As Stark fell three months behind, she began getting calls six times a day. "It was horrible. They kept calling and calling. You don't have to answer the phone, but you know who it is," said Stark, a married mother of three. "We were really suffering. I didn't know where to turn."

Late last year, Stark received a letter from Acorn, the counseling agency. Within a month, she said, her interest rate and payments were lowered. The missed payments were added to her mortgage total.

Wells Fargo estimated that it had no contact with about 30 percent of delinquent homeowners who went into foreclosure in 2006. Last year, it began testing envelopes in bold or unusual colors or resembling wedding invitations.

Last month, it began experimenting with offering $250 gift cards to delinquent borrowers who had been unreachable, said Joe Ohayon, a Wells Fargo vice president.

Other lenders are focusing on building relationships with community groups. While borrowers typically respond to 3 to 5 percent of the letters sent out by lenders, they respond to about a quarter of those from such grass-roots groups, according to the Hope Now Alliance, a nonprofit organization funded by mortgage lenders.

Sometimes just using a community group's name is enough: Chase, which services $600 billion in loans, sends letters on Acorn letterhead and pays the group to leave its door hangers at the homes of borrowers it has not reached otherwise. When Ocwen, a subprime servicer, reached out to borrowers on Hope Now letterhead in December, it had a 15 percent response rate.

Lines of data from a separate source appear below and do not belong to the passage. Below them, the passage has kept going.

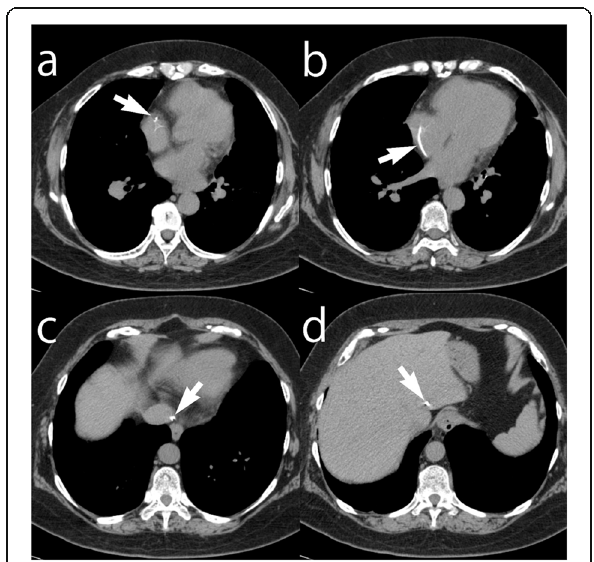
Fig. 1 Non-contrast-enhanced CT images in a 61-year-old female patient with colon cancer show a dislodged central venous catheter fragment with inaccessible ends. The catheter was implanted 16years ago to treat breast cancer and its fragment was migrated in the right atrium at least 3.5years ago. a The upper end of the catheter fragment is located in the right atrial appendage. b It runs through the right atrium and c inferior vena cava until d its lower end strayed into the left hepatic vein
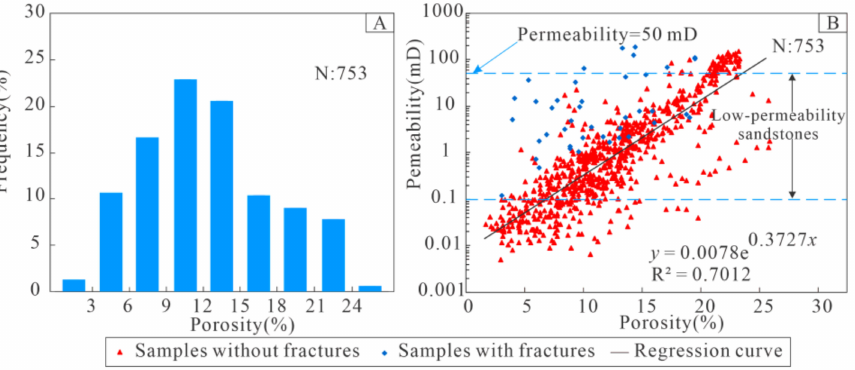
Figure 3. Reservoir porosity histogram ( A ) and porosity–permeability cross-plot ( B ) of the E s4 sandstone reservoirs in the Dongying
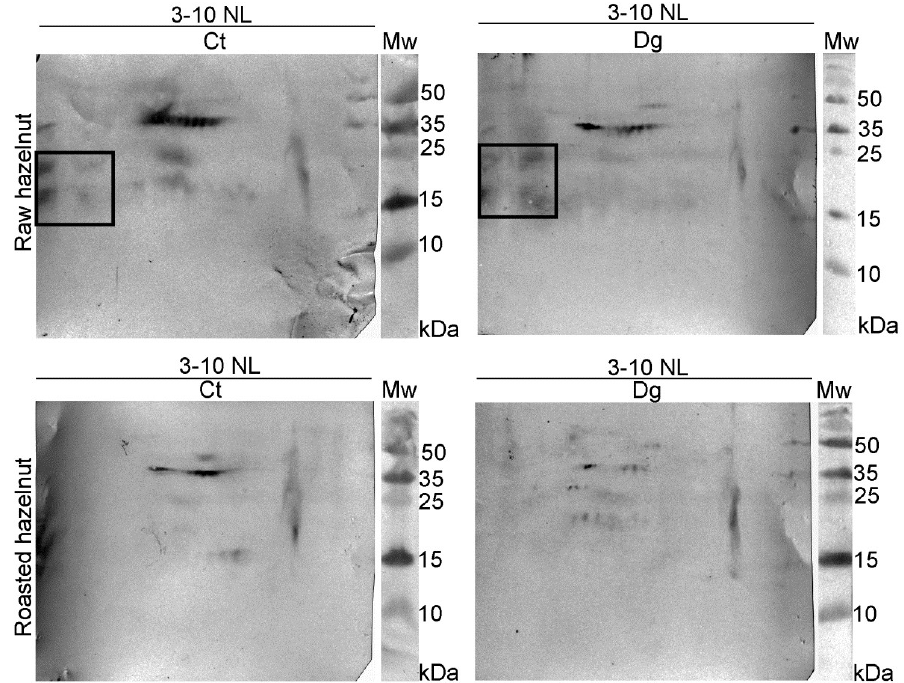
Figure 3. 2D immunoblots probed with the pool of hazelnut-allergic patients’ sera on resolved non-defatted raw and roasted hazelnut gastric digesta and their respective controls in reducing conditions; Ct—control sample, Dg—gastric phase; Mw—molecular weight markers; kDa—Kilo Daltons; 3–10 NL—nonlinear pH range 3–10.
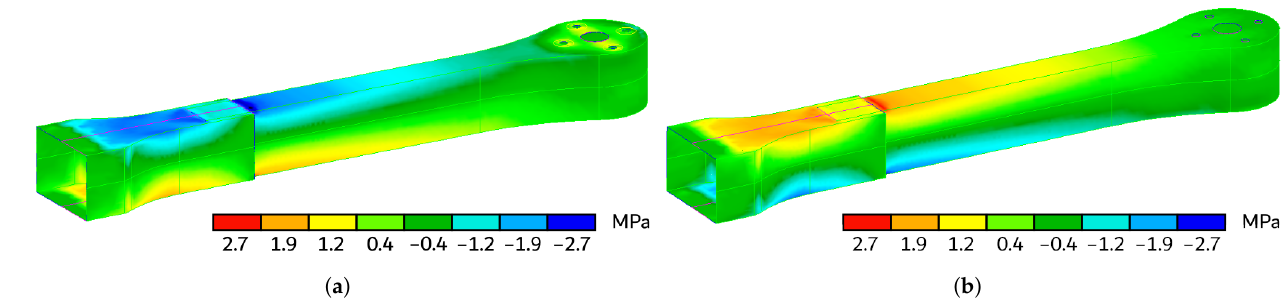
Figure 16. Axial component ( Y direction) of the stress tensor map, superimposed on the arm deformed shape. The results are expressed in MPa. ( a ) Top view. ( b ) Bottom view.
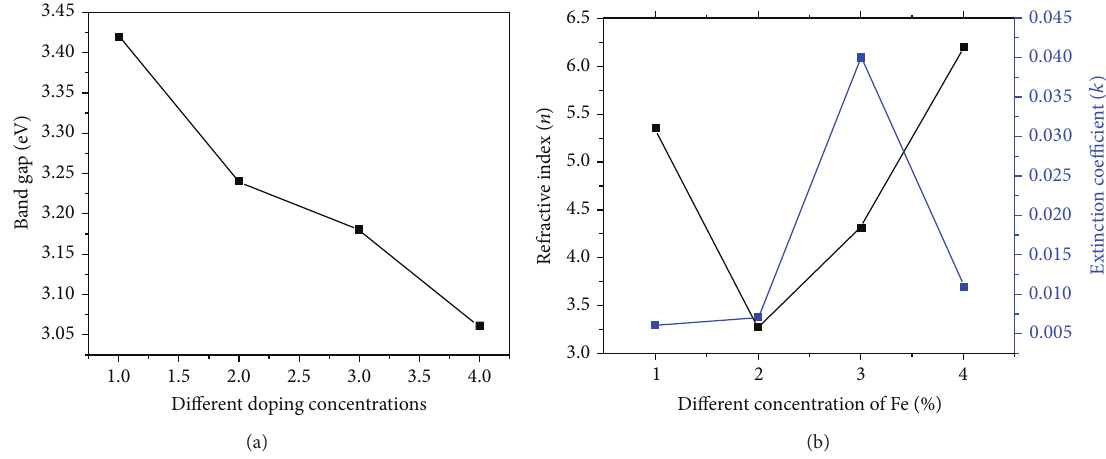
Figure 8: The figure shows (a) band gap versus different Fe % and (b) refractive index and extinction coefficient versus different Fe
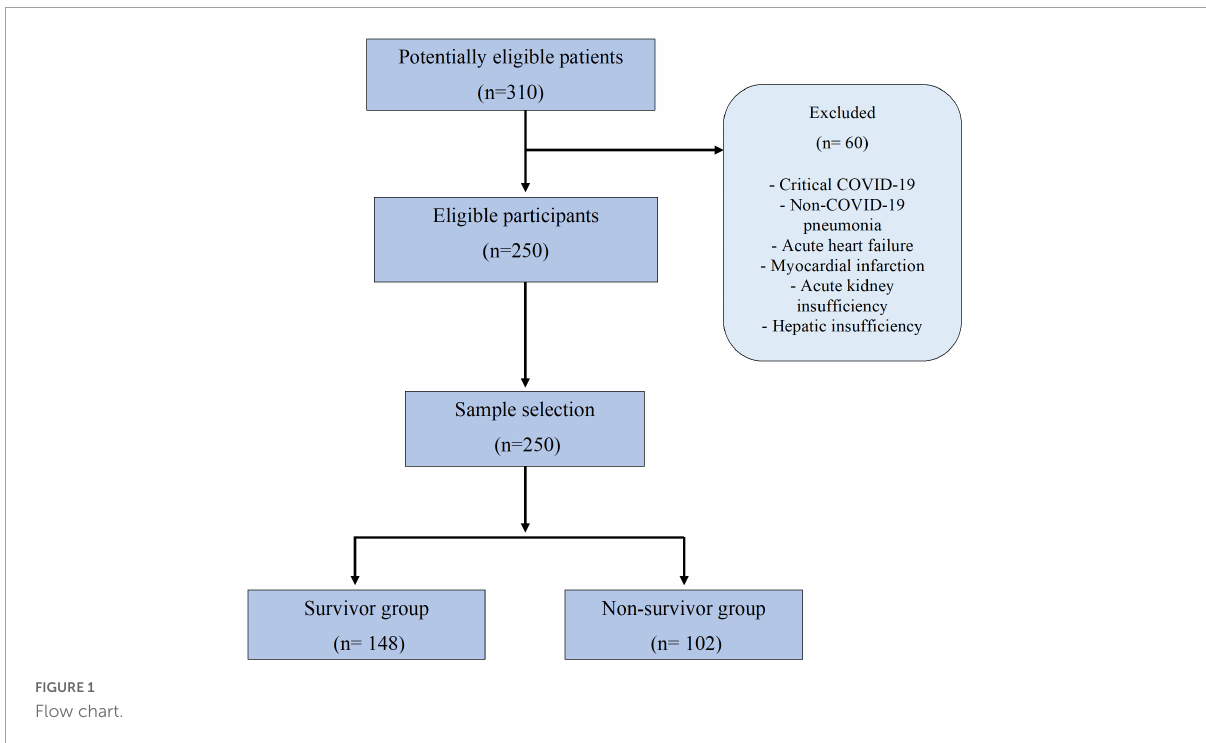
FIGURE1 Flow chart.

"That compares extremely well to the response rate from other mailings," said William Rinehart, an Ocwen vice president.

But even community groups need to approach homeowners gingerly. The Consumer Credit Counseling Service of San Francisco, under an agreement with Freddie Mac, first sends a letter offering help but usually gets only about a 5 percent response. These borrowers are probably bombarded with questionable offers of help and do not know which to trust, said Rick Harper, the group's director of housing.

Five days later, the nonprofit begins a series of at least three calls, trying to reach the homeowner at different times and on the weekend, Harper said. "We let them know the lender doesn't want your house," he said. Last year, the group was able to reach about 22 percent of targeted borrowers.

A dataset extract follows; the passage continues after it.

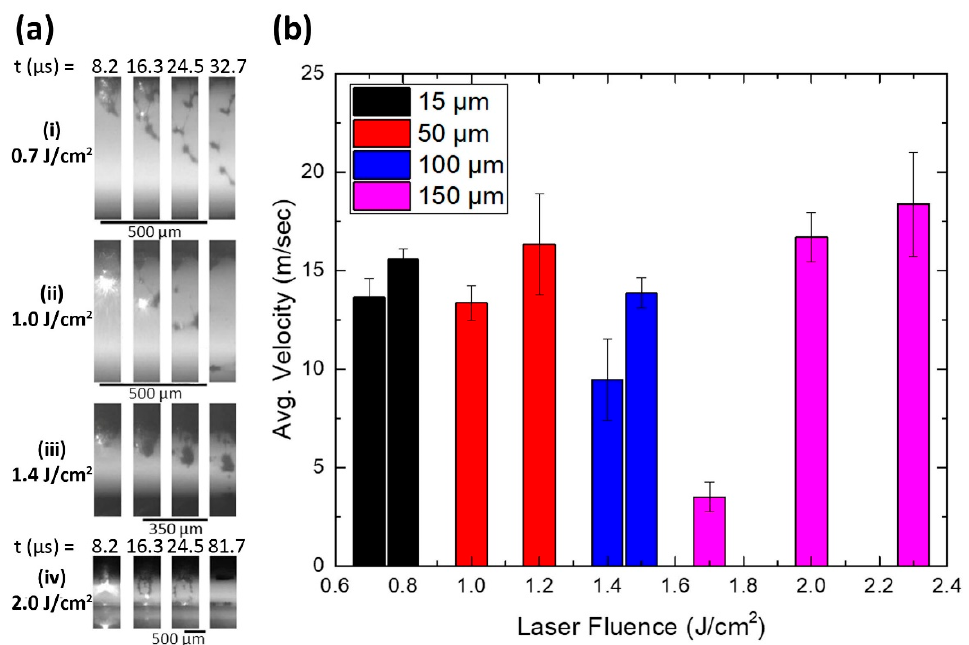
Figure 2. ( a ) Sequence of frames extracted from videos acquired at 122,400 fps for solder paste propagation from a donor layer thickness set by the film applicator at ( i ) 15 μ m and using laser fluence of 0.7 J/cm 2 ; ( ii ) 50 μ m and using laser fluence of 1.0 J/cm 2 ; ( iii ) 100 μ m and using laser fluence of 1.4 J/cm 2 ; ( iv ) 150 μ m and using laser fluence of 2.0 J/cm 2 . The donor-receiver gap was set at ( i , ii ) 500 μ m, at ( iii ) 350 μ m and at ( iv ) 600 μ m. ( b ) Ejection velocities as a function of laser fluence for the four different solder paste donor thicknesses: 15 μ m (black), 50 μ m (red), 100 μ m (blue) and 150 μ m (magenta). The standard deviation resulting from a set of 10 repeats is also marked.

But when the program began, the counseling service first had to convince its wary employees that they were not acting as debt collectors. "We're not asking for money; we're asking if they want to keep their home," Harper said.

Some lenders pay nonprofits to go door to door. Countrywide first hired Acorn for that work in 2005 when it needed help finding homeowners displaced by Hurricane Katrina. Acorn found about 70 percent of those it sought, some of whom were sitting on their porch but had no phone service, Shea said.

More recently, when foreclosure rates spiked in Detroit and Cleveland, Countrywide tapped Acorn again. The Acorn employees told homeowners they found that they would like to help, Shea said. During the conversation, the borrowers were offered use of the Acorn employee's cellphone and given a toll-free number that would speed them through the process.

"We tell them that the lender may be willing to work out a special deal since they are there with us," he said. Acorn is paid $50 to $70 for every person found. The organization is negotiating with other companies to expand these efforts, he said.

HomeFree-USA expects to begin knocking on doors for Ocwen next month. The group's relationship with the company will not influence the advice borrowers receive, HomeFree's Griffin said.

"A homeowner who really needs to sell their home, they are going to take it a little better from us than if a lender tells you, 'You need to go and sell your house,' " she said.